The move is a welcome one and the minister expects that it will close the chapter on what he calls irresponsible words that are being thrown around about competition between the two agencies, government’s favoritism of Turning Point, the rerouting of services from the MHF to Turning Point and the capacity of both institutions. Since 2010, the MHF has been waiting for a decree from government to officially establish itself as a healthcare institution. In the meantime, it had already begun working with the Ministry of Justice and the Pointe Blanche House of Detention on a few involuntary admission cases.

“What is important to understand in this legislation is that it says that if you are going to take the rights of an individual or client who has had an episode, that client needs to be evaluated by an independent psychiatrist. When the minister of justice decides to issue this he has to make sure that the information he receives is from an independent psychiatrist. You cannot be a client of Mental Health Foundation and then they use just a doctor to evaluate the client rather than an independent psychiatrist,” Minister de Weever cautioned.
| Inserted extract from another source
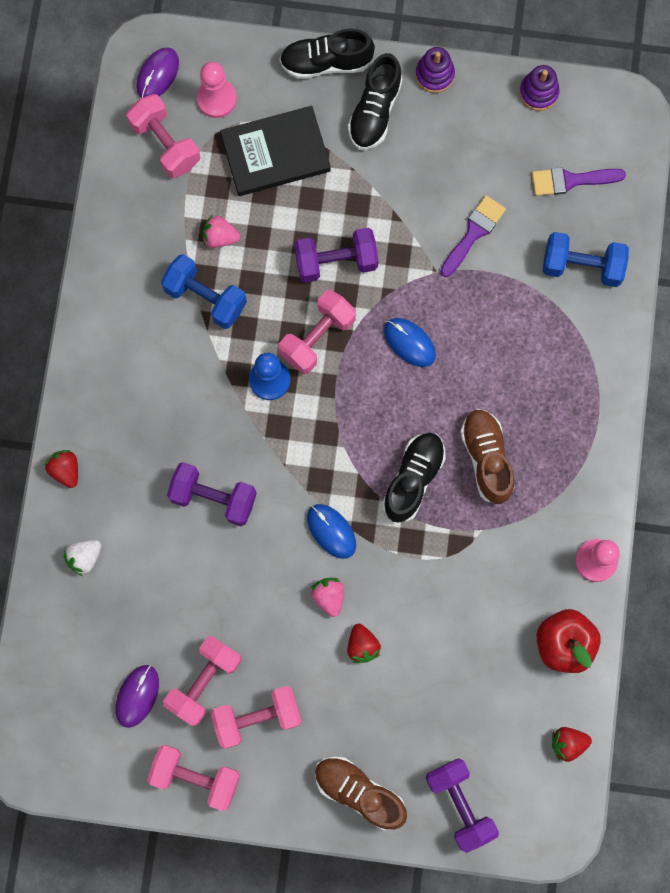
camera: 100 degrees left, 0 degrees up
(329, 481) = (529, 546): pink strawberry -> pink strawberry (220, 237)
He explained that he had taken the initiative along with the Minister of Justice to meet with all four psychiatrists on the island. During those discussions agreements were made to put protocols in place for the involuntary admission services.

“My office had even hired a person to specifically deal with that. We also met with the board of the MHF and explained our situation and the reality of it. They are also in agreement so in the next week or two, I believe this will be finalized and put to rest,” the minister stated.

“In the meantime, this is not about sending patients to Turning Point, it is about providing care to our family members and friends and we have to do so responsibly.”

In terms of children and adolescents, the minister said that it had been observed that child psychiatrists were not being called to address their particular situations while they were being treated at the MHF. He explained that during a meeting with the resident psychiatrist of the MHF, Dr. Sachin Gondotra   a young patient was in the care of the facility. The minister said that he asked the doctor whether a child or adolescent psychiatrist had been contacted to deal with the child’s case and he was told no.

“I strongly recommended that he do so. It was done that way and the young person was treated at the St. Maarten Medical Centre,” the Minister said.

The minister’s believes that although there are many care products that MHF can offer, the foundation must ensure that the institution’s facilities are conducive for these expansions.

He cited the fact that the MHF does not have enough open but secured spaces for people to walk around, exercise, relax or take a smoking break while Turning Point Foundation has more space for these types of activities.

“If MHF has only one room and we have two other patients that have an episode then we need alternative sites as well,” the minister added.

He said that the intention was not to send patients to Curacao or elsewhere but many outpatients have dual diagnosis such as substance abuse and mental health problems.

The MHF continues to dispute statements that attorneys do not treat cases that are referred to as “double trouble.”

“We believe that we have the right to protect the clients as well and we have to find that balance. We are also looking at having a lawyer assigned to patients because they do have their rights and that should be protected,” Minister de Weever concluded.